El gran filósofo germano Peter Sloterdijk nos habla de un colectivo que se viste como para una cena de suicidas. Desde luego no le falta razón. La moda en el vestuario denota un estado demencial en los individuos que la exhiben. Me pregunto, desde hace algún tiempo, por o para qué se tiñe una persona, al margen de su edad, el cabello de verde vejiga, azul prusiano o rosa carne.

Siempre buscando un porqué para todas estas «exóticas» manifestaciones (que inevitablemente repercuten en los comportamientos colectivos), observo una constante invariable que debe ser calificada de trágica: una completa y lamentable ausencia de los valores artísticos.

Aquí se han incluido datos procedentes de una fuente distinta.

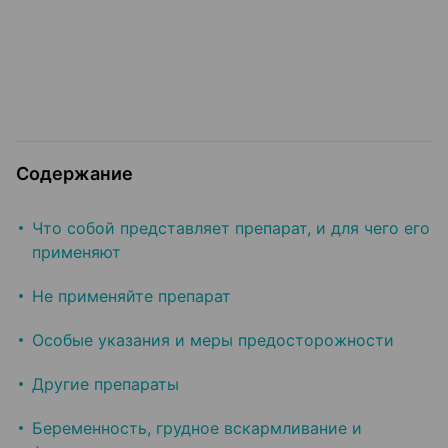
Содержание
Что собой представляет препарат, и для чего его
применяют
Не применяйте препарат
Особые указания и меры предосторожности
Другие препараты
Беременность, грудное вскармливание и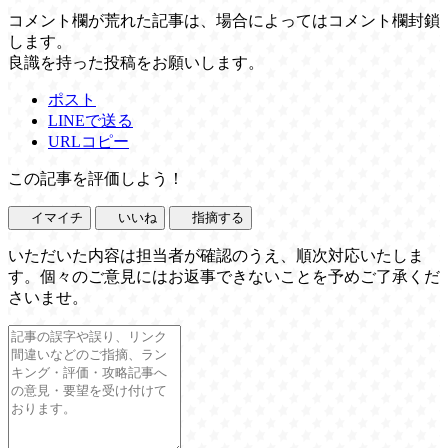
コメント欄が荒れた記事は、場合によってはコメント欄封鎖
します。
良識を持った投稿をお願いします。
ポスト
LINEで送る
URLコピー
この記事を評価しよう！
イマイチ
いいね
指摘する
いただいた内容は担当者が確認のうえ、順次対応いたしま
す。個々のご意見にはお返事できないことを予めご了承くだ
さいませ。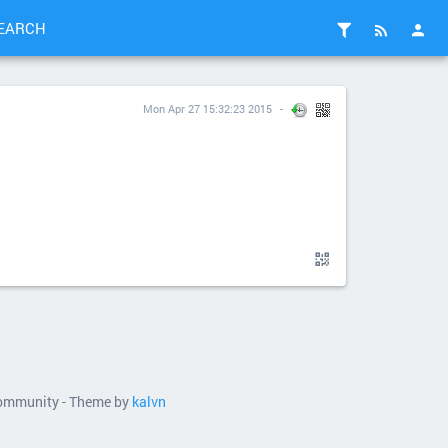
EARCH
Mon Apr 27 15:32:23 2015
 community - Theme by
kalvn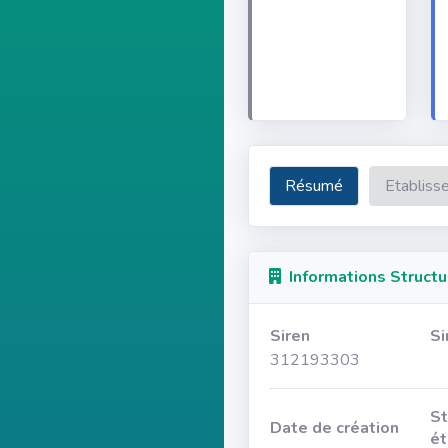
Résumé
Etabliss
Informations Structu
Siren
Si
312193303
St
Date de création
ét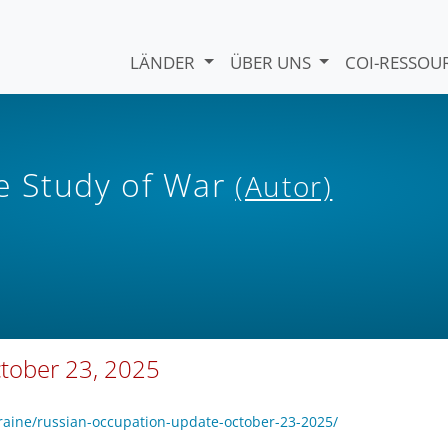
LÄNDER
ÜBER UNS
COI-RESSO
he Study of War
(Autor)
tober 23, 2025
raine/russian-occupation-update-october-23-2025/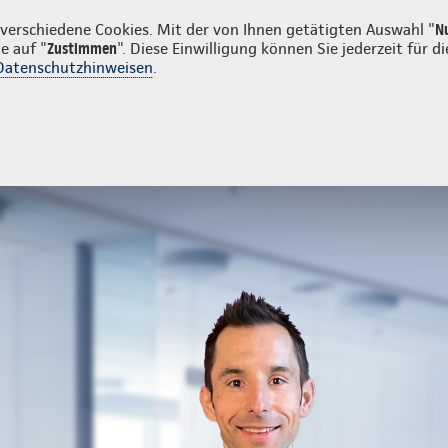
en
erschiedene Cookies. Mit der von Ihnen getätigten Auswahl "
N
e auf "
Zustimmen
". Diese Einwilligung können Sie jederzeit für
Datenschutzhinweisen
.
- und Unfallversicherung
Ihre Agentur
d Unfallversicherung
Kfz-Versicherung
Versicherungskennzeichen /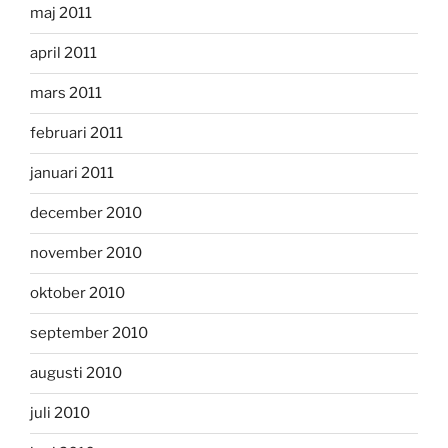
maj 2011
april 2011
mars 2011
februari 2011
januari 2011
december 2010
november 2010
oktober 2010
september 2010
augusti 2010
juli 2010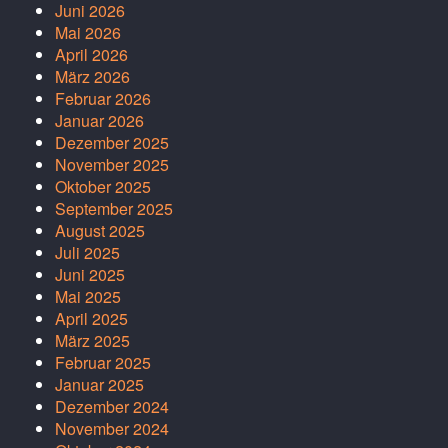
Juni 2026
Mai 2026
April 2026
März 2026
Februar 2026
Januar 2026
Dezember 2025
November 2025
Oktober 2025
September 2025
August 2025
Juli 2025
Juni 2025
Mai 2025
April 2025
März 2025
Februar 2025
Januar 2025
Dezember 2024
November 2024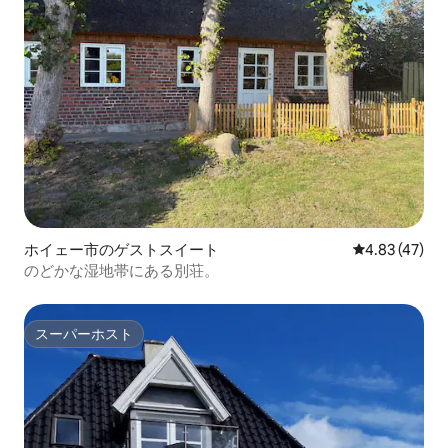
ホイェー市のゲストスイート
レビュー47件
4.83 (47)
のどかな湿地帯にある別荘。
スーパーホスト
スーパーホスト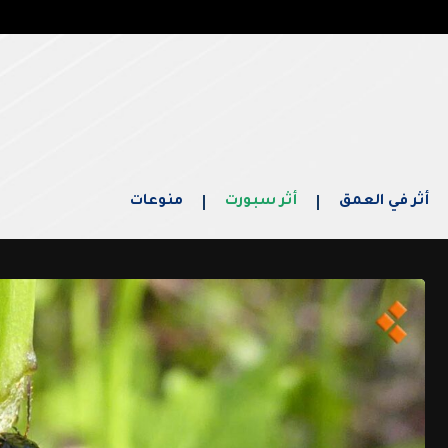
أثر في العمق
أثر سبورت
منوعات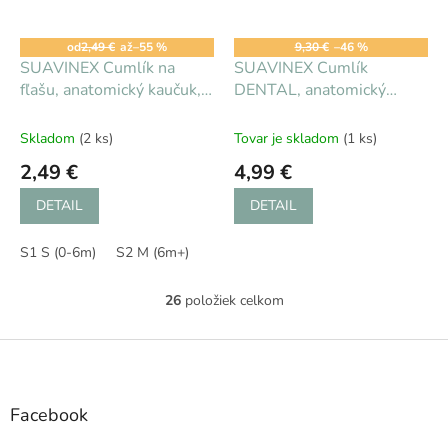
od
2,49 €
až
–55 %
9,30 €
–46 %
SUAVINEX Cumlík na
SUAVINEX Cumlík
fľašu, anatomický kaučuk,
DENTAL, anatomický
2 ks v balení
silikón, +6m +klip
Skladom
(2 ks)
Tovar je skladom
(1 ks)
2,49 €
4,99 €
DETAIL
DETAIL
S1 S (0-6m)
S2 M (6m+)
26
položiek celkom
O
v
l
Z
á
á
d
p
a
ä
Facebook
c
t
i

La arquitectura se ha limitado a la construcción de viviendas; pocas veces se concibe un puente o una carretera, y mucho menos se alza un monumento. ¿Dónde está la danza? De hecho ya ni se baila, o llaman «baile» a una serie aleatoria de movimientos histéricos, o más que eso, sin el menor fundamento ni coherencia. La escultura denota una estupidez fruto de esa histeria ya mencionada, aunque para alivio de penas siempre hay alguna honrosa excepción. Respecto a la música (Napoleón estaba muy en lo cierto) cabe hablar de ruidos, percusión estridente y acordes estereotipados para, incomprensiblemente, amenizar las farras o saraos de los jóvenes. ¿Pintura? Con patética deformación, hasta el posible mirar manchas absurdas en soportes como el lienzo o las paredes. Llegados a la literatura (poesía, narrativa y dramaturgia) no estamos ni mucho menos en los mejores momentos de tal arte, aunque hay un resurgir ciertamente tímido de la misma.

Y así, ignorando nuestro ayer para desconocer este presente mientras aguardamos una especie de divino futuro, los museos son visitados por un grupo de personas que más empujados por la curiosidad o el aburrimiento se llegan, y con prisas, para desfilar ante las obras de Goya, Velázquez, Zurbarán, El Greco y El Bosco.

Ignorando y hasta desdeñando el arte de nuestros predecesores, nos vemos embutidos en un contexto social histórico donde sólo impera la incoherencia y el más lamentable sendero a la vacuidad. Este vacío de ideas, emociones y sensaciones, nos está pasando factura a un ritmo frenético, empujándonos a la incurable demencia que simplemente nos asfixia en nuestro propio afán de superación.

El arte es una necesidad, no el lujo que muchos insensatos han promulgado al respecto hablando de que ya no está de moda o resulta superfluo. Los valores humanos se miden por la capacidad de aprender y valorar las grandes, inmensas sensaciones que el arte nos aporta. Sin conocer esos sensibles valores del ayer, nuestro presente sólo es un páramo sin rumbo ni concierto, un frenopático donde cada vez hay más gente abatida y sin esperanzas.